## Task item
From the entries below, return exactly the lines beginning at the one that contains "left elbow: (1124, 530)" and ending at the one that contains "nose: (166, 147)", both of them included, and only those lines.

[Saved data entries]
§

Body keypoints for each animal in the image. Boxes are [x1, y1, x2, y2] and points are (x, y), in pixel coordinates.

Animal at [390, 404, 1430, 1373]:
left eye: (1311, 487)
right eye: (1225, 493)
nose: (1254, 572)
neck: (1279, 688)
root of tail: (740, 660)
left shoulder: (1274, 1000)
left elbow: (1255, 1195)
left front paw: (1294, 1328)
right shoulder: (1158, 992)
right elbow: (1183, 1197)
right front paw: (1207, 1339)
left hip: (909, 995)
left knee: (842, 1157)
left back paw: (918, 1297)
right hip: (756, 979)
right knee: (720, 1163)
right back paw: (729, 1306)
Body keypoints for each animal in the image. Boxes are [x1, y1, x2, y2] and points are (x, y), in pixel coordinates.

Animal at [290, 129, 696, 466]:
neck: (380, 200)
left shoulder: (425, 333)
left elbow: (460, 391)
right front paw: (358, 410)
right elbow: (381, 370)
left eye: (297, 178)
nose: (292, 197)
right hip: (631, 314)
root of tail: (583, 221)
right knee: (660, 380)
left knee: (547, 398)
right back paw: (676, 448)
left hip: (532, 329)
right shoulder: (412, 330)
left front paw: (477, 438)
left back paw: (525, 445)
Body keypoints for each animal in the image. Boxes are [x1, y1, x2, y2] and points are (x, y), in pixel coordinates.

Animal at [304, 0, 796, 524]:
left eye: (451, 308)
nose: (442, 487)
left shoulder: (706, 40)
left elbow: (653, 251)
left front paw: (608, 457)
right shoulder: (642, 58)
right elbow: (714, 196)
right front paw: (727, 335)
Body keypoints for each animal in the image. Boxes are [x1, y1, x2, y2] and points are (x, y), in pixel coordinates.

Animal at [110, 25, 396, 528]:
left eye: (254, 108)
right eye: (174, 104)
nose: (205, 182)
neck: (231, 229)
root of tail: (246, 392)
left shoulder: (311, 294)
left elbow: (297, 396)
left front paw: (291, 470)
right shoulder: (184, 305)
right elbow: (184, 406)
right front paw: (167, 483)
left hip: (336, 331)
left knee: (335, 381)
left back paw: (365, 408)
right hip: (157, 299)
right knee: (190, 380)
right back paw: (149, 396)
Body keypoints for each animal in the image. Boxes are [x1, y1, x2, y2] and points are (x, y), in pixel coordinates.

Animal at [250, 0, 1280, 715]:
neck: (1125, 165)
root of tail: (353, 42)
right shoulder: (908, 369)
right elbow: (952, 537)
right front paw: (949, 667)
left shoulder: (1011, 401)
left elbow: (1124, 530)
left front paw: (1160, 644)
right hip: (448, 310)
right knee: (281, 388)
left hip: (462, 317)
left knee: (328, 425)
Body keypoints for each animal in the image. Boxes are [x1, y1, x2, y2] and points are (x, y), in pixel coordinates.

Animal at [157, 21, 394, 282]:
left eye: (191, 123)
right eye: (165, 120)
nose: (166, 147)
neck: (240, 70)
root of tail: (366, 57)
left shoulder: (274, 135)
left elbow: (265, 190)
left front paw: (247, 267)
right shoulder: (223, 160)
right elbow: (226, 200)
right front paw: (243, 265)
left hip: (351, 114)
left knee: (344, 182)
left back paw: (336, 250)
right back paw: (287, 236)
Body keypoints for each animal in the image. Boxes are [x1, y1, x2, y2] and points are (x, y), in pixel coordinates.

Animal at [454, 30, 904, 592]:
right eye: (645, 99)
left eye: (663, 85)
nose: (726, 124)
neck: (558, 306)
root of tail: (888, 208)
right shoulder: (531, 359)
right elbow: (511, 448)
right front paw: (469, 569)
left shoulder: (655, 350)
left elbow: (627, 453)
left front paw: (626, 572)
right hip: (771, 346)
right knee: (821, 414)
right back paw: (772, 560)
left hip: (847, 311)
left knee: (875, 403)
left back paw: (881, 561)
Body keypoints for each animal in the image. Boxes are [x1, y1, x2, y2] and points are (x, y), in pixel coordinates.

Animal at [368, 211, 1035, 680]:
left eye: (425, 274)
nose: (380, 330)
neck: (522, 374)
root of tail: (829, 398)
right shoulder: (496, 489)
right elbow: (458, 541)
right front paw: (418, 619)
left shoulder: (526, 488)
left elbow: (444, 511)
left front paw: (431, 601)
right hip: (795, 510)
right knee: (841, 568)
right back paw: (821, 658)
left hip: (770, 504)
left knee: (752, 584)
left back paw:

§

## Exercise answer
left elbow: (1124, 530)
left front paw: (1160, 644)
right hip: (448, 310)
right knee: (281, 388)
left hip: (462, 317)
left knee: (328, 425)
Body keypoints for each animal in the image. Boxes are [x1, y1, x2, y2] and points are (x, y), in pixel coordinates.

Animal at [157, 21, 394, 282]:
left eye: (191, 123)
right eye: (165, 120)
nose: (166, 147)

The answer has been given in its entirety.